Few-Step Sampling
Few-step diffusion models facilitate rapid inference, but generally lack support for CFG, making negative guidance ineffective.
NAG restores effective negative prompting, enabling direct suppression of visual, semantic, and stylistic attributes.
This enhances controllability and expands creative freedom across composition, style, and quality.
Flux-Schnell, 4 steps
SD3.5-Large-Turbo, 8 steps
Flux-Dev, 25 steps
Sampling with CFG
NAG is a general enhancement to standard guidance strategies, such as CFG, offering advancements in multi-step models.
SD3.5-Large, 25 steps, CFG
Video Generation
NAG extends robust control to video synthesis, enabling content suppression and quality enhancement. It highlights NAG’s capacity as a general-purpose mechanism for diffusion control across spatial and temporal domains.

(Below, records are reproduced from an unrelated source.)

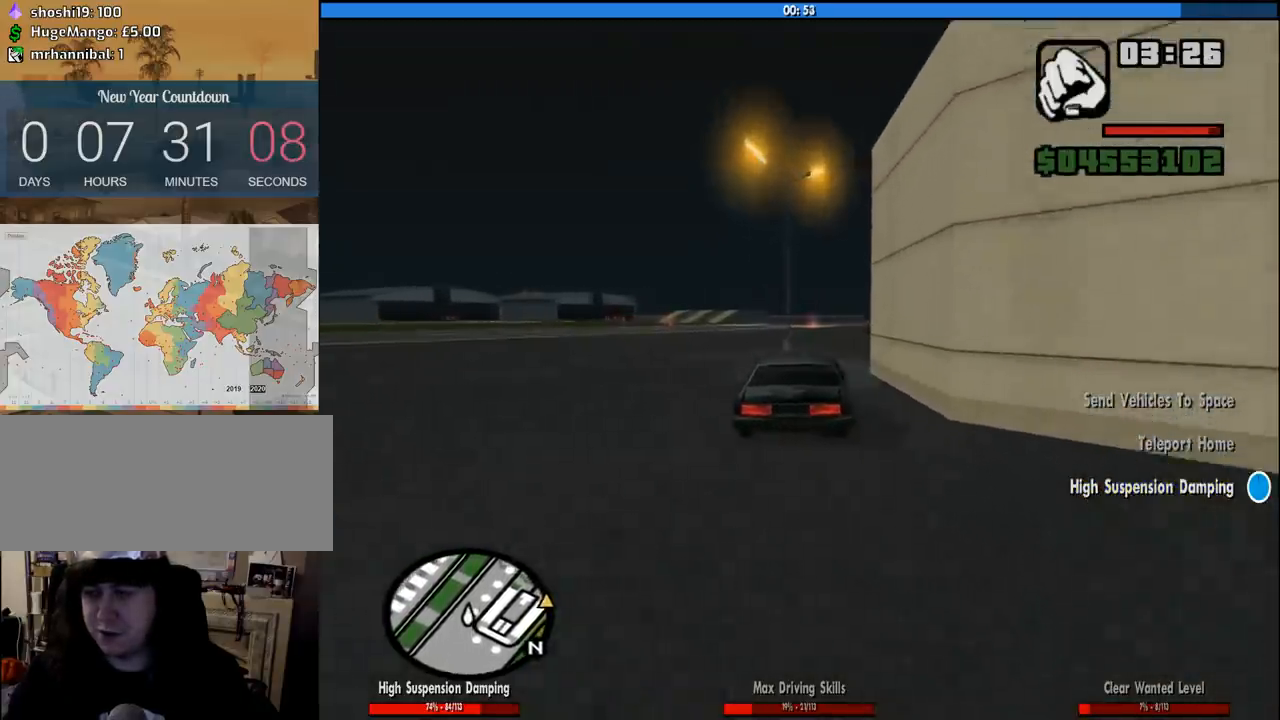
{"keys": ["d", "w"], "mouse": [], "events": [[116, "d", "down"]]}
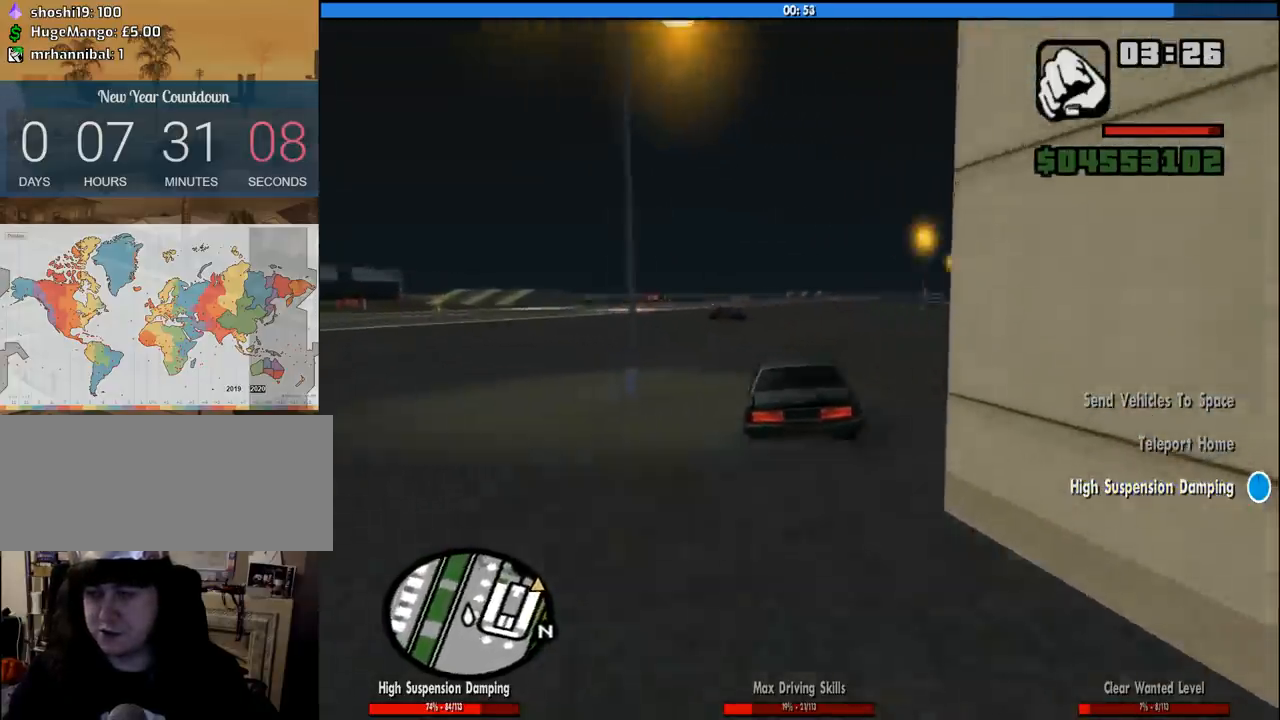
{"keys": ["w"], "mouse": [], "events": [[416, "d", "up"]]}
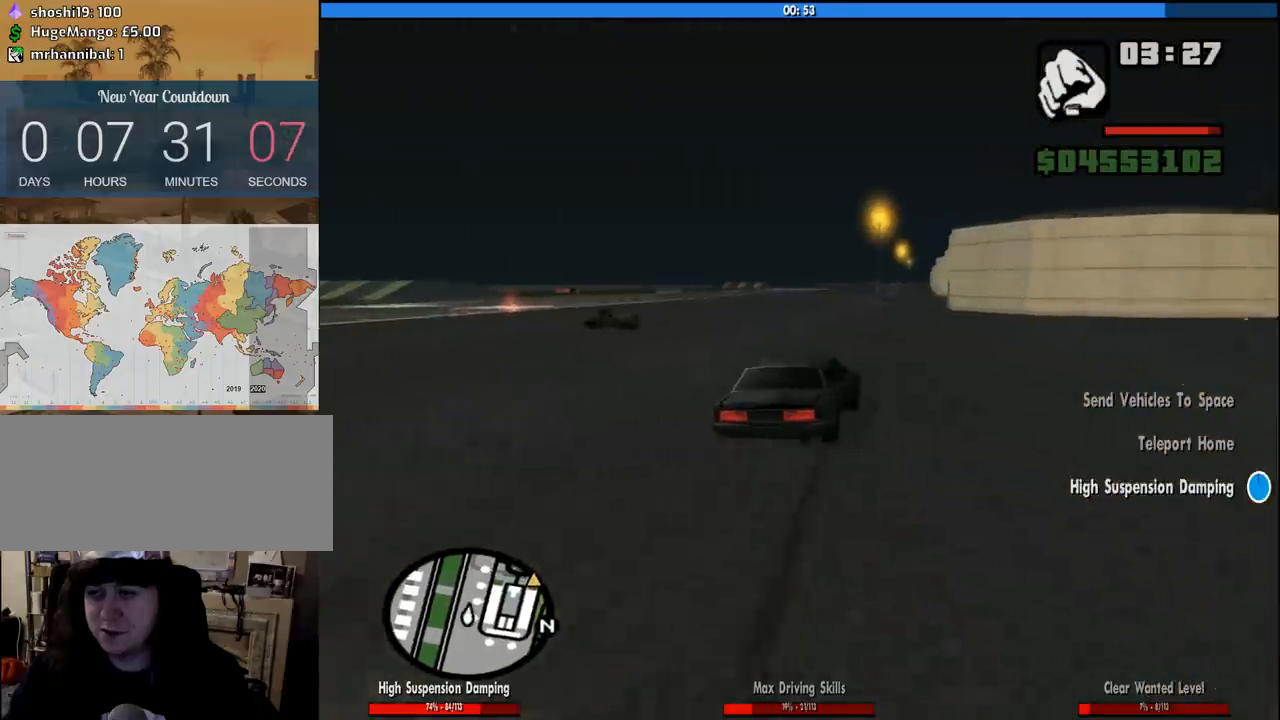
{"keys": ["w"], "mouse": [], "events": []}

Wan2.1-T2V-14B, 480p, 25 steps
Wan2.1-I2V-14B, 480p, 25 steps
Approach
The prevailing approach to diffusion model control, Classifier-Free Guidance (CFG), enables negative guidance by extrapolating between positive and negative conditional outputs at each denoising step. However, in few-step regimes, CFG's assumption of consistent structure between diffusion branches breaks down, as these branches diverge dramatically at early steps. This divergence causes severe artifacts rather than controlled guidance.
Normalized Attention Guidance (NAG) operates in attention space by extrapolating positive and negative features Z+ and Z-, followed by L1-based normalization and α-blending. This constrains feature deviation, suppresses out-of-manifold drift, and achieves stable, controllable guidance.

Computational Cost
We measure the per-step sampling latency on NVIDIA A100 GPU.
Unlike CFG, which requires doubling the computation of sampling steps, NAG only applies additional computation to cross-attention layers or MM-DiT blocks.
In Flux, NAG incurs a similar cost to CFG, whereas in SD3.5-Large, SANA, SDXL and Wan2.1, it introduces significantly lower additional inference time.
Model Family | Baseline | CFG | NAG |
---|---|---|---|
Wan2.1 | 10.7 s | +10.7 s (100%) | +1.3 s (12%) |
SANA | 39 ms | +35 ms (90%) | +5 ms (13%) |
SDXL | 75 ms | +25 ms (34%) | +17 ms (22%) |
SD3.5‐Large | 231 ms | +219 ms (95%) | +109 ms (43%) |
Flux | 487 ms | +488 ms (100%) | +426 ms (87%) |